By Paul Tennant
---- — LAWRENCE — Five years ago, Danaris Mazara was living in poverty. She was pregnant and her husband, Andres, had just been laid off from his job. Her paycheck from her job at Walmart was not enough to pay the bills, she said.
Her mother gave her a $35 food stamp card. It was not enough to buy food for her family, but it was sufficient to purchase the ingredients to make vanilla custard. Mazara sold the custard to fellow workers , and the demand began to grow.
Today, Mazara is the owner of her own business in Lawrence, Sweet Grace Heavenly Cakes. She quit her job at Walmart, she said, because her own company got so busy.
Mazara is among the 14 most recent graduates of the Merrimack Valley Sandbox Accelerator program, an initiative of the Deshpande Foundation that provides training to budding entrepreneurs. Mazara received a $3,000 grant that she will invest in her company.
The Deshpande Foundation was founded by Desh Deshpande, a highly successful entrepreneur who has founded several high technology companies, including Sycamore and Cascade.
“I’m a tekkie,” said Deshpande, an engineer who immigrated to the United States from India. Many people assume that the person who starts his or her own business must be brilliant.
Not so, Deshpande said.
“Everybody can be an entrepreneur. You don’t have to be a genius,” he said. Most people who start a business, he said, have a goal of solving a particular problem.
“Every problem is an opportunity,” he said. “Instead of crying about it, you do something about it.”
The 14 finalists honored last night, as well as the mentors who helped them with their business plans, are job makers, he said.
Merrimack Valley Sandbox, based in Lawrence and Lowell, does more than give out grants such as the one Mazara received. The program offers training sessions of two to three hours per night, twice a week, for 12 weeks, according to David Parker, executive director of Merrimack Valley Sandbox.
More than 100 business owners and other professionals act as mentors to those who also want to start a company of their own, Parker explained. The tuition? Zero. The Deshpande Foundation covers the entire cost, Parker said.
“They have to make a commitment to drive to Lowell or Lawrence twice a week,” he said. Students learn about bookkeeping, marketing and other skills essential to running a business.
One of last night’s graduates who solved a problem is Cheryl Hajjar of Haverhill. A mother who is well aware of the difficulties young children often have with toilet training, holding on to a pacifier and making the transition from crib to bed, she invented the Indigo Pixies.
The Pixies are a family of “magical, multicultural fairies” that help children achieve these milestones, she said.
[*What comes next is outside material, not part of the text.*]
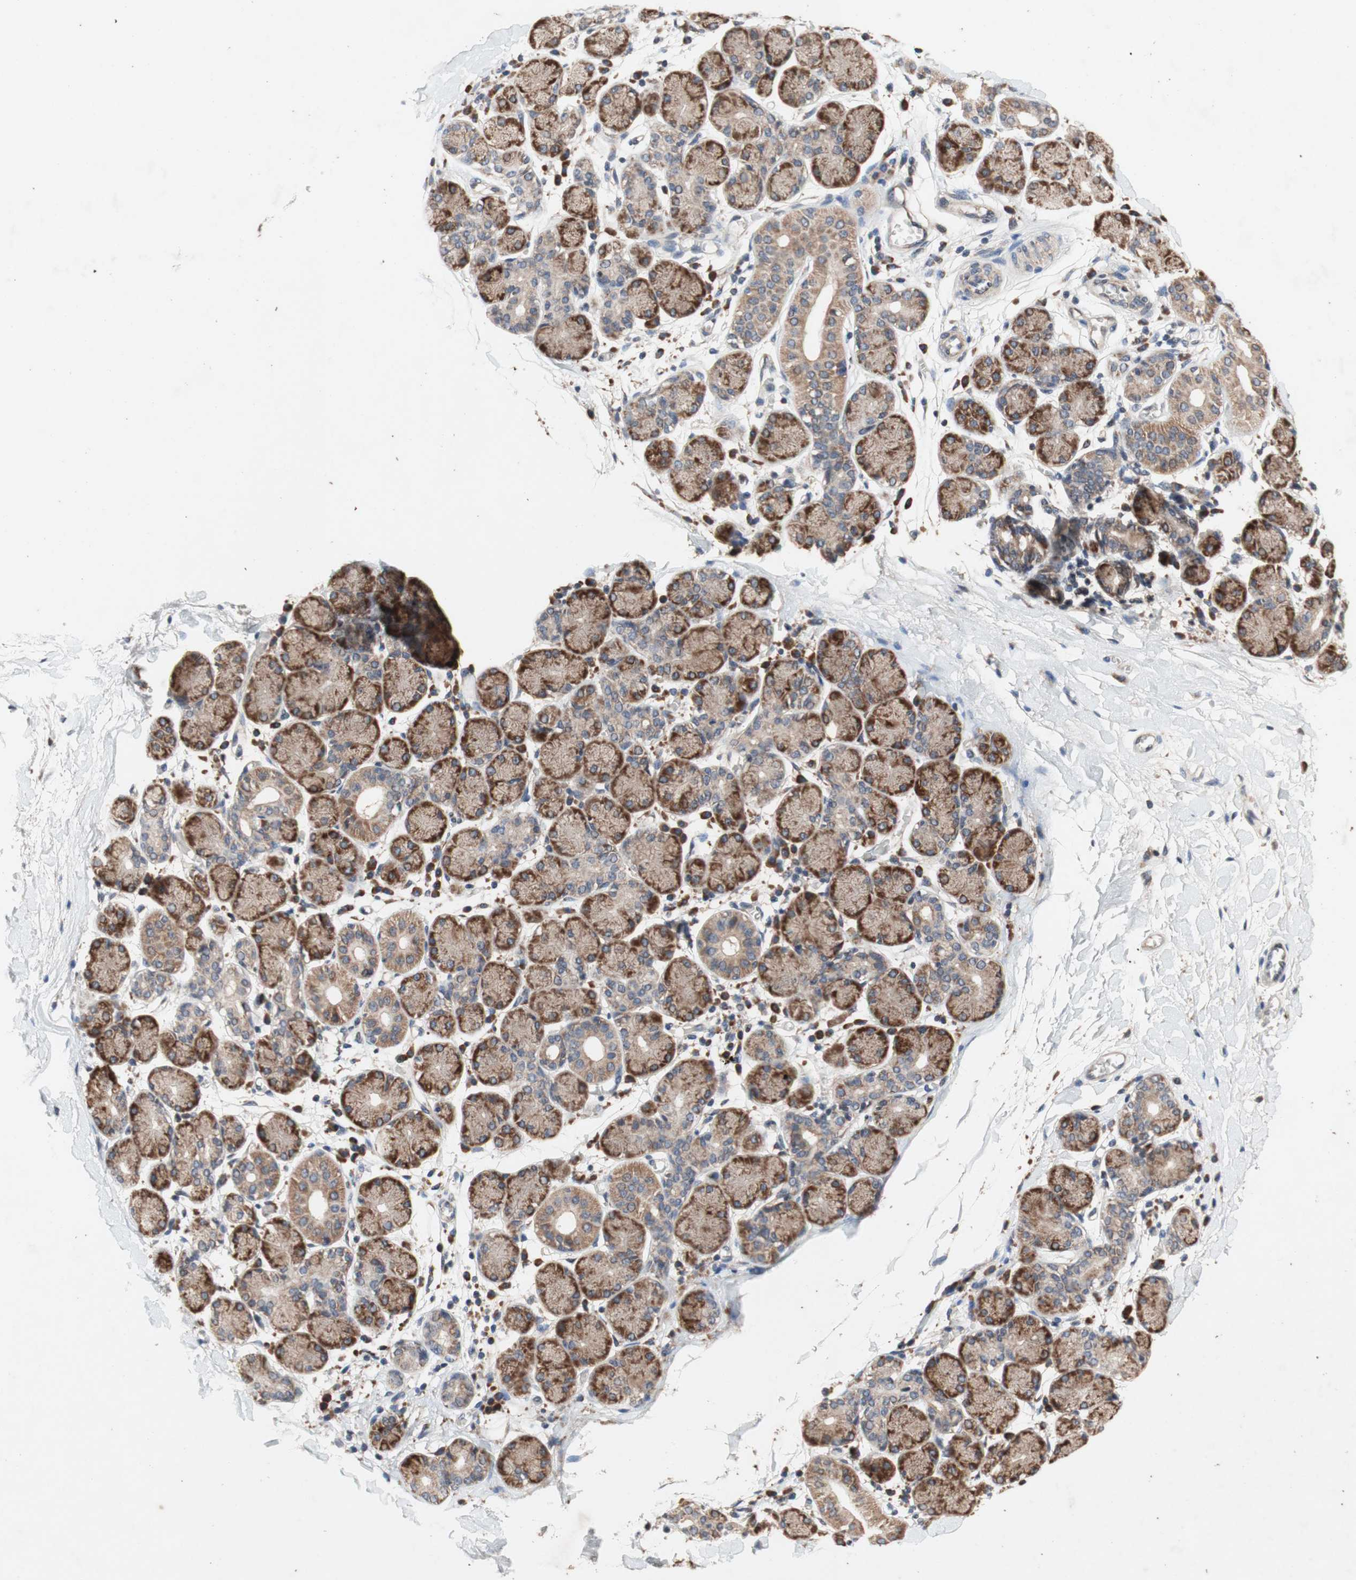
{"staining": {"intensity": "strong", "quantity": ">75%", "location": "cytoplasmic/membranous"}, "tissue": "salivary gland", "cell_type": "Glandular cells", "image_type": "normal", "snomed": [{"axis": "morphology", "description": "Normal tissue, NOS"}, {"axis": "topography", "description": "Salivary gland"}], "caption": "Immunohistochemistry image of normal salivary gland: salivary gland stained using immunohistochemistry reveals high levels of strong protein expression localized specifically in the cytoplasmic/membranous of glandular cells, appearing as a cytoplasmic/membranous brown color.", "gene": "DDOST", "patient": {"sex": "female", "age": 24}}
Hajjar self-published a book, “The Paci Pixie,” that tells how a pixie helps children let go of their pacifiers.
Hajjar received a grant of $4,000 and she said she expects to start making the Indigo Pixie dolls that will help young children in their development. Thirty-thousand dollars in grants were distributed last night.
“We all won,” said Jer-emy Shannon, founder of FEMG Productions, a multimedia production company. He noted that an anonymous donor who attended last night’s celebration gave $10,000 to be evenly divided among the graduates.
Parker noted that such contributions, made to Merrimack Valley Sandbox, are tax deductible. For more information, visit MVSandbox.org. By the way, the program is called sandbox because that is where many people begin to demonstrate their creativity, Deshpande explained.
Mayor Daniel Rivera, who addressed the graduates, their families and their mentors, said his administration will do all that it can to help entrepreneurs.
“We need more of them,” he later told The Eagle-Tribune.